(Data items)

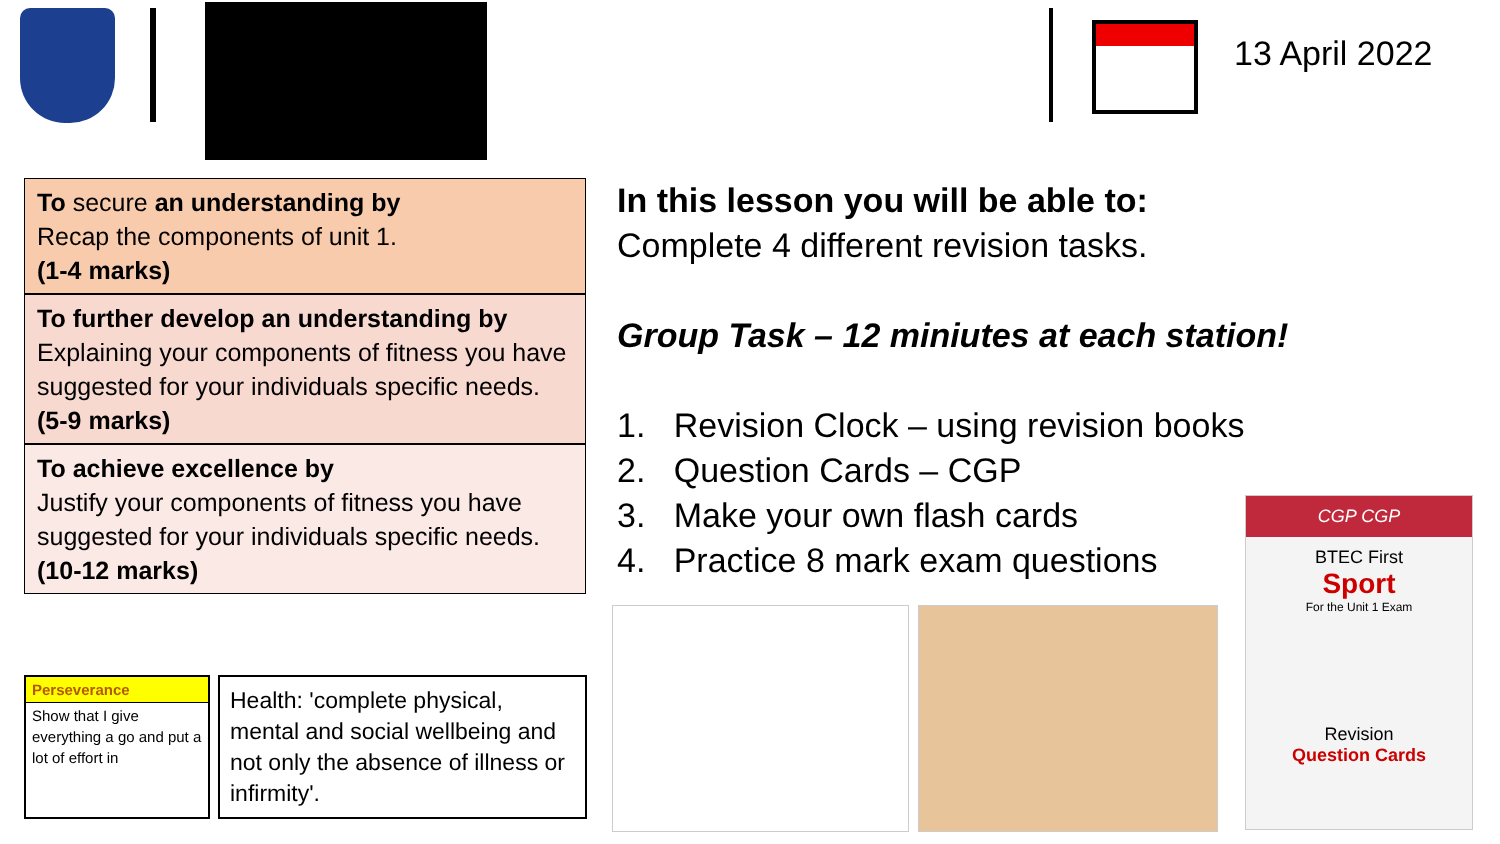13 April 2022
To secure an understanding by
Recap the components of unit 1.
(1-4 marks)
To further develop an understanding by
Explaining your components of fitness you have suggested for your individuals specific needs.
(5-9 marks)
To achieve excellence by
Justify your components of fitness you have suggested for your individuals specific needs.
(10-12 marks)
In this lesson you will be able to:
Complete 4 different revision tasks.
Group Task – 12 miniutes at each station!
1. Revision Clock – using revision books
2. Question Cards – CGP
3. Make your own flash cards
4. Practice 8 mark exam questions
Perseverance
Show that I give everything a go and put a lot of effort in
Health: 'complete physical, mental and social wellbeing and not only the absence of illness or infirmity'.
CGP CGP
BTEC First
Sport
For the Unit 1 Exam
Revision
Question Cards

**What you will do:** Reply with one number: the count of lines in the entries that include the word "components".

**Answer below:** 3